Australia Weather News

In the ACT and surrounds, the list of sites marked for prescribed burns is long and the window of opportunity is short.

While autumn is typically the best time to conduct these burns, temperatures, wind, fuel moisture, fuel loads and local ecological requirements make the job an enormous balancing act.

ACT Parks and Conservation fire manager Neil Cooper said he and his team spent much of the year preparing for prescribed burns.

"Part of that includes grading roads and monitoring sites so that we can conduct the burns safely but also in an ecologically sustainable way," he said.

"We've got to be aware of things like when the orchids are growing and the gang gangs are nesting."

For Mr Cooper, specific measurements of environmental conditions are crucial.

"We're looking for a fuel moisture content of around 12 per cent and we're looking at humidity, wind direction, daytime temperatures as well as overnight temperatures," he said.

"We're also monitoring what resources are available and what other burns are going on around the country."

Mr Cooper said teams were ready to be deployed as soon as conditions were right.

Things can change suddenly

When fire jumped the containment lines of a prescribed burn at Potters Hill on the ACT-NSW border last Sunday, crews faced winds up to 100 kilometres per hour.

More than 20 ACT fire crews and 10 NSW Rural Fire Service crews were stationed in the Potters Hill area, supported by five bulldozers and six aircraft.

The fire was brought back under control on Monday after an additional 198 hectares were burnt out.

The head of the ACT Emergency Services Agency defended the decision to conduct the burn, suggesting the change in weather was not forecast when the burn started on March 10.

"It's unfortunate but important to remember that we've done a lot of other prescribed burns around the ACT over the last two weeks," Commissioner Dominic Lane said.
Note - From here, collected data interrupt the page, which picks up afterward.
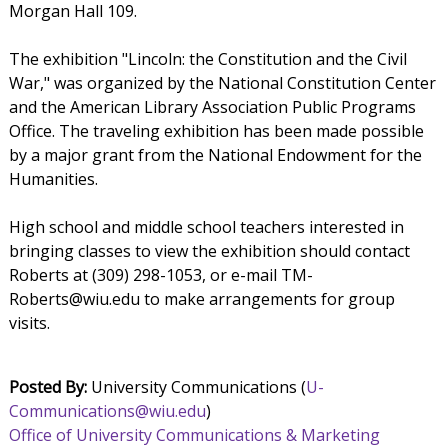
Morgan Hall 109.
The exhibition "Lincoln: the Constitution and the Civil
War," was organized by the National Constitution Center
and the American Library Association Public Programs
Office. The traveling exhibition has been made possible
by a major grant from the National Endowment for the
Humanities.
High school and middle school teachers interested in
bringing classes to view the exhibition should contact
Roberts at (309) 298-1053, or e-mail TM-
Roberts@wiu.edu to make arrangements for group
visits.
Posted By:
University Communications (
U-
Communications@wiu.edu
)
Office of University Communications & Marketing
"It's very important that we get on with these prescribed burns at this time of year because it's the only window we do get.

"It's the risk we have when dealing with fire in this environment."

With just one day's notice in the change in weather conditions, Mr Cooper said it was impossible to put the controlled burn out.

"We have tactics to secure these fires as best we can," he said.

"This burn at Potters Hill was only 700 hectares, but it's just not possible to put that fire out at a day's notice."

Mr Cooper said 15 of the 30 prescribed burns for the region had already been completed this year.

"Recent rain has allowed us to do the burns we've done, but we're now getting to a period were the effects of that rain has diminished," he said.

"We'll now slow down our burning significantly until we get another rainfall event of 10 to 15 millimetres and then we'll start again.

"The burns that we're doing now are allocated to be done over a two-year window.

"One year you might not have the right conditions to get any of those burns done."